L’uomo ha agito in preda ad un incontenibile rancore covato da anni. A seguito di reiterati comportamenti violenti. Mara aveva confidato a parenti ed amici di temere per la sua incolumità e per quella della sua famiglia. Prospettando anche l’ipotesi più terribile, quella di essere uccisa. Un’ipotesi che, alla fine, si è purtroppo concretizzata. Shehi ha indubbiamente trovato nelle liti condominiali una valvola di sfogo. Pur tuttavia, nonostante si tratti di un soggetto con una personalità compromessa e disturbata, non ha mai perso, all’avviso di chi scrive, il contatto con la realtà.
Le informazioni ad oggi a disposizione, ed il quadro che ne emerge, fanno ritenere che si tratti di una persona con un disturbo di personalità di matrice paranoidea, probabilmente anche con tratti borderline. Come anticipato, però, sono convinta che l’uomo non abbia mai perso il senso di realtà e la consapevolezza di quello che stava facendo. Dato che, poi, dopo aver confessato l’omicidio ha iniziato a mettere insieme tutta una serie di affermazioni finalizzate ad ottenere una qualche attenuante attraverso la sottoposizione ad analisi psichiatrica. Certamente restano molteplici gli aspetti da chiarire, ma ritengo che le condotte antecedenti di Shehi lasceranno poco scampo in termini di responsabilità e condanne.
I legali della donna hanno fatto sapere che lo scorso 15 marzo l’infermiera Mara aveva denunciato tutte le violenze e le aggressioni, verbali e non, subite da quando l’uomo si era trasferito nella sua palazzina. Tuttavia, la Procura di Rovereto non aveva autorizzato l’applicazione del codice rosso. Nonostante la denuncia fosse stata corredata da ben diciannove documenti. Che comprendevano, tra gli altri, anche tutta una serie di referti ospedalieri, e le testimonianze di ben undici persone. Una decisione, quella della Procura di Rovereto, sicuramente discutibile ed opinabile. Dato che, almeno da quanto è emerso, Shehi aveva già subito alcune condanne per fatti analoghi.

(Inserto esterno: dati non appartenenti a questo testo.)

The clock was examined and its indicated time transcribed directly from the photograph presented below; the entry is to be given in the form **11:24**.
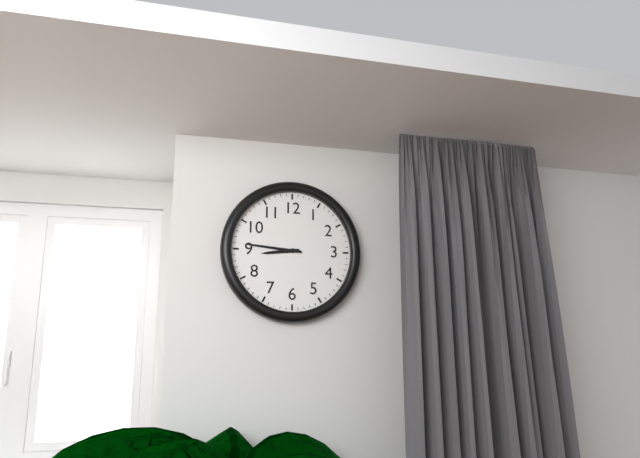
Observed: **8:46**
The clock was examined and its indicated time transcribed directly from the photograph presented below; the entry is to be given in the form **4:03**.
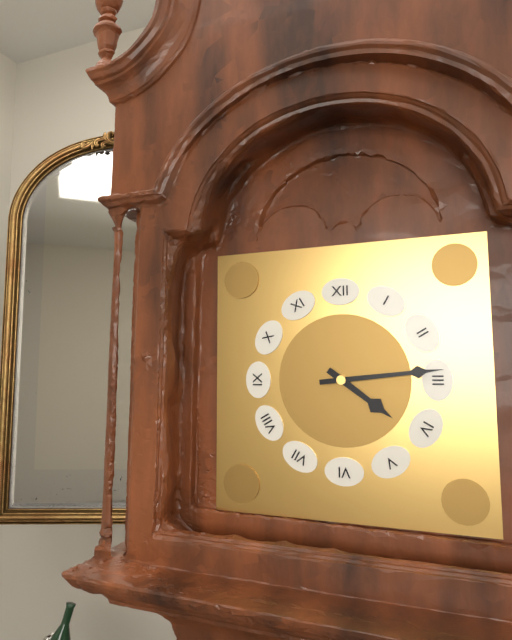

“Se avessimo avuto sentore della gravità saremmo intervenuti“. Queste sono state le prime parole pronunciate dal pubblico ministero titolare del caso. Le liti condominiali in Italia sono all’ordine del giorno. Secondo le ultime stime del Codacons sarebbero ad oggi circa due milioni le cause civili e penali pendenti nei tribunali italiani. Per fortuna, però, non tutte finiscono nel sangue. Tuttavia, non può negarsi come in questo caso che si sia verificata una grave sottovalutazione del rischio rispetto a quanto successo a Mara. La sua storia, infatti, doveva essere trattata come un caso di violenza contro le donne. E dunque prevedere l’applicazione del codice rosso.